Chrysanthèmes déçus
Naruse, comme Ozu voir Mizoguchi pour sa période "portrait de geishas" peut être le genre de cinéaste que l'on peut cataloguer de faire toujours le même film année après année. Pourtant, si la veine intimiste et dramatique du cinéaste transparaît à chaque plan et que l'on peut retrouver dans d'autres oeuvres similaires (Flowing...) , ce n'est pas pour faire joli ou pour symboliser à l'écran le destin guère génial des protagonistes féminins. La veine intimiste et dramatique est la narration générale. Elle sert de lien entre ce que Naruse véhicule -superbement- aussi bien par l'interprétation des acteurs que par la neutralité de ses cadres, la sécheresse des plans cadrés de manière radicale sans géni photographique (personnages au centre de l'écran comme chez Ozu). Chaque plan est une photo triste. Chaque plan incarne une émotion aussi bien du côté des geishas que des salarymen qui profitent de l'argent durement gagné par ces dernières. Les vieilles geishas semblent effectivement manquer de moyens pour survivre, en particulier l'une d'entre elles jalouse de Kin parce qu'elle déborde d'argent, mais cette jalousie n'est que de courte durée et finit par se transformer en mépris de mégère. Son personnage reste exécrable du début à la fin, bien que Naruse tente de nous prouver par A+B que même méprisants, ses personnages ont un bon fond, en témoigne cette séquence de fin où la personne exécrable du début joue de ses petits airs en imitant la démarche de Marilyne Monroe. On passe alors du genre dramatique à un autre plus léger rappelant les belles heures du cinéma Narusien du début des sixties, cette faculté à passer des "larmes au rire" en l'espace d'un raccord. La classe.

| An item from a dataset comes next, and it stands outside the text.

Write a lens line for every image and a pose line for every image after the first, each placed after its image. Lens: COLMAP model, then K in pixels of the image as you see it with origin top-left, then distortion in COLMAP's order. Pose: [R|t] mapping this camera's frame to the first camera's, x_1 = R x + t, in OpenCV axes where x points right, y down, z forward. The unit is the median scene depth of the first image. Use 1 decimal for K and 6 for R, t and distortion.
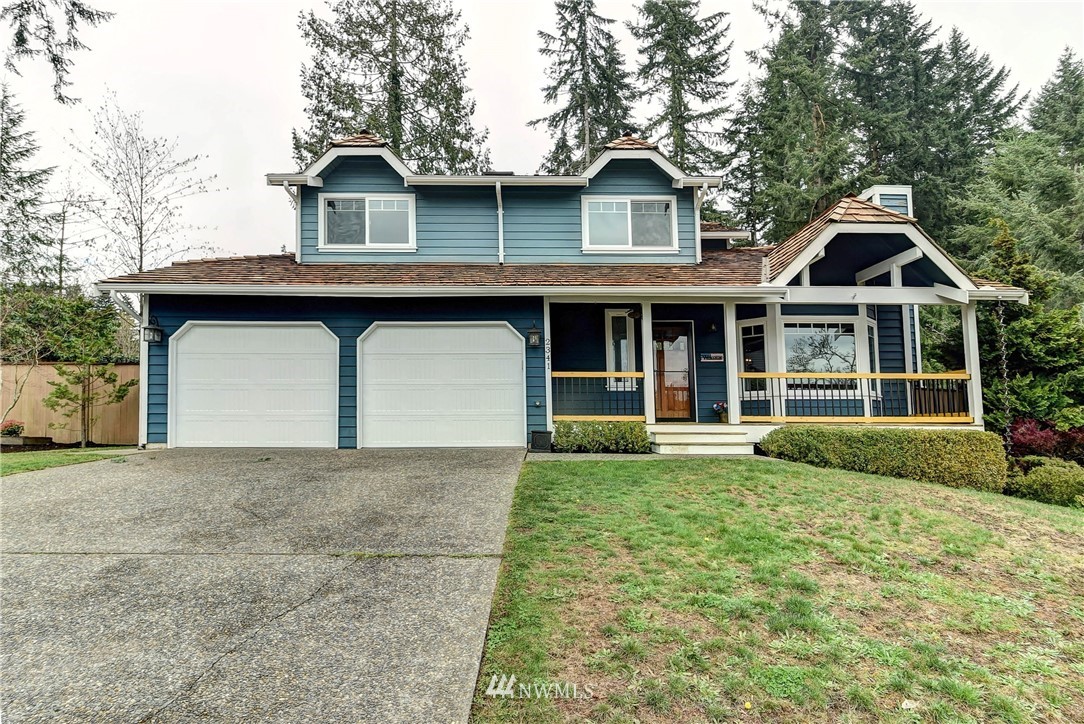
lens RADIAL K [[549.7, 0, 505.0], [0, 549.7, 374.5], [0, 0, 1]] dist [-0.000465, 0.000564]
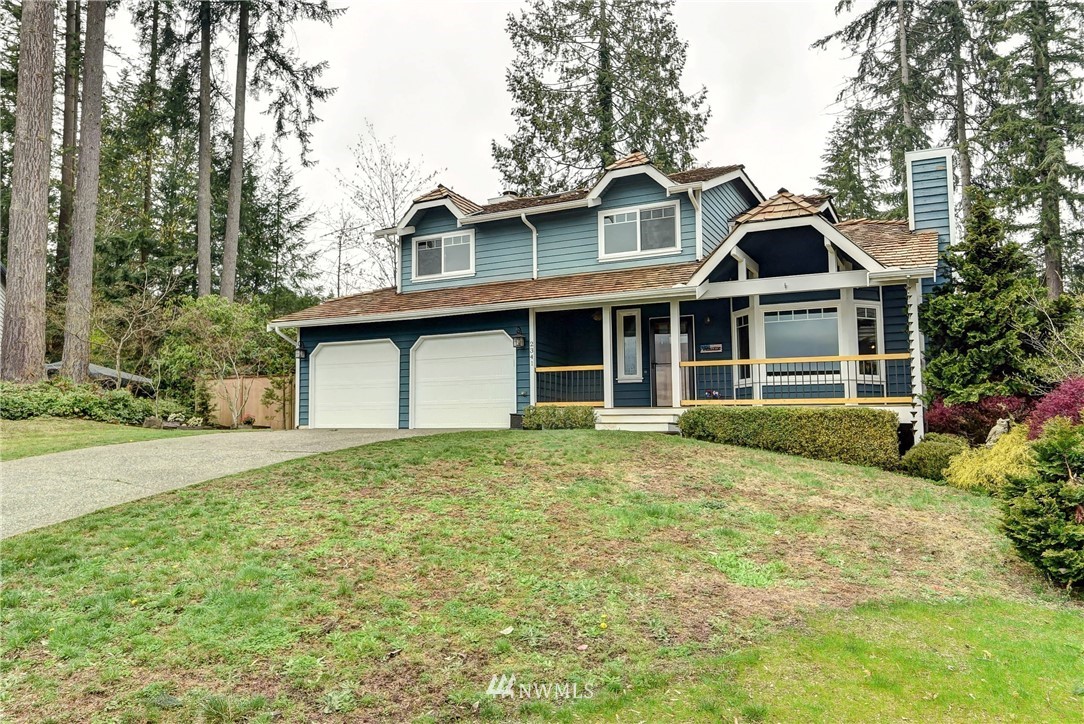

Chrysanthèmes tardifs c'est aussi un ensemble de séquences de belle facture, tantôt émouvantes et profondes avec notamment cette jeune bonne à tout faire sourde et muette, personnage semble t-il inédit de la filmographie de Naruse, ou lorsque Kin parle de son invité uniquement par le biais de sa pensée, le jeu des regards est alors particulièrement intéressant. On caractérise souvent Naruse de cinéaste à femmes, comme l'était aussi Mizoguchi, et il le prouve encore ici avec une peinture de la gente masculine pour le moins déconcertante : tandis que les jeunes, encore saints et sans grande expérience sont plutôt évoqués avec finesse, les salarymen semblent avoir uniquement comme vocation de quémander de l'argent auprès des femmes qu'ils ont séduit voilà des années, et aux femmes d'être passablement déçues de leurs actes. S'il n'est pas exempt de longueurs du fait d'une mise en scène plutôt froide, et ce malgré la merveilleuse musique de fond classique chez Naruse, apportant une véritable dynamique, Chrysanthèmes tardifs trouve pourtant une vraie logique de narration, le film étant d'une belle géométrie : il débute et se termine avec le toujours excellent Ozawa Eitaro, est ponctué de manière régulière avec l'apparition de personnages secondaires intéressants (dont une belle Arima Ineko), et la rigueur formelle du cinéaste répond présent bien qu'ici plus froide, on préférera ses films cadrés en scope d'une éclatante beauté.